Image and design file data:
++++

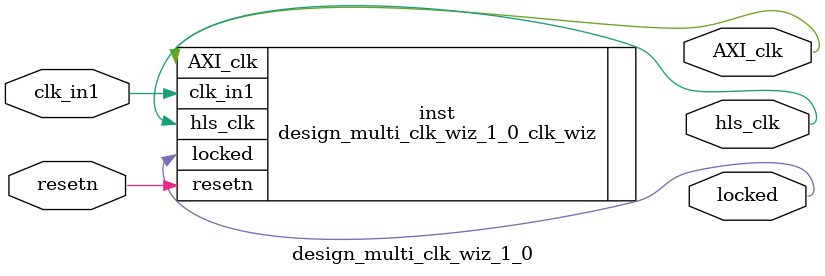
<source format=v>


`timescale 1ps/1ps

(* CORE_GENERATION_INFO = "design_multi_clk_wiz_1_0,clk_wiz_v6_0_3_0_0,{component_name=design_multi_clk_wiz_1_0,use_phase_alignment=true,use_min_o_jitter=false,use_max_i_jitter=false,use_dyn_phase_shift=false,use_inclk_switchover=false,use_dyn_reconfig=false,enable_axi=0,feedback_source=FDBK_AUTO,PRIMITIVE=MMCM,num_out_clk=2,clkin1_period=10.000,clkin2_period=10.000,use_power_down=false,use_reset=true,use_locked=true,use_inclk_stopped=false,feedback_type=SINGLE,CLOCK_MGR_TYPE=NA,manual_override=false}" *)

module design_multi_clk_wiz_1_0 
 (
  // Clock out ports
  output        AXI_clk,
  output        hls_clk,
  // Status and control signals
  input         resetn,
  output        locked,
 // Clock in ports
  input         clk_in1
 );

  design_multi_clk_wiz_1_0_clk_wiz inst
  (
  // Clock out ports  
  .AXI_clk(AXI_clk),
  .hls_clk(hls_clk),
  // Status and control signals               
  .resetn(resetn), 
  .locked(locked),
 // Clock in ports
  .clk_in1(clk_in1)
  );

endmodule

</source>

++++

» **Task goal**
Quote the records in their entirety, keeping the wording exact and excluding pictures.

» **Answer for this exercise**
<source format=v>


`timescale 1ps/1ps

(* CORE_GENERATION_INFO = "design_multi_clk_wiz_1_0,clk_wiz_v6_0_3_0_0,{component_name=design_multi_clk_wiz_1_0,use_phase_alignment=true,use_min_o_jitter=false,use_max_i_jitter=false,use_dyn_phase_shift=false,use_inclk_switchover=false,use_dyn_reconfig=false,enable_axi=0,feedback_source=FDBK_AUTO,PRIMITIVE=MMCM,num_out_clk=2,clkin1_period=10.000,clkin2_period=10.000,use_power_down=false,use_reset=true,use_locked=true,use_inclk_stopped=false,feedback_type=SINGLE,CLOCK_MGR_TYPE=NA,manual_override=false}" *)

module design_multi_clk_wiz_1_0 
 (
  // Clock out ports
  output        AXI_clk,
  output        hls_clk,
  // Status and control signals
  input         resetn,
  output        locked,
 // Clock in ports
  input         clk_in1
 );

  design_multi_clk_wiz_1_0_clk_wiz inst
  (
  // Clock out ports  
  .AXI_clk(AXI_clk),
  .hls_clk(hls_clk),
  // Status and control signals               
  .resetn(resetn), 
  .locked(locked),
 // Clock in ports
  .clk_in1(clk_in1)
  );

endmodule

</source>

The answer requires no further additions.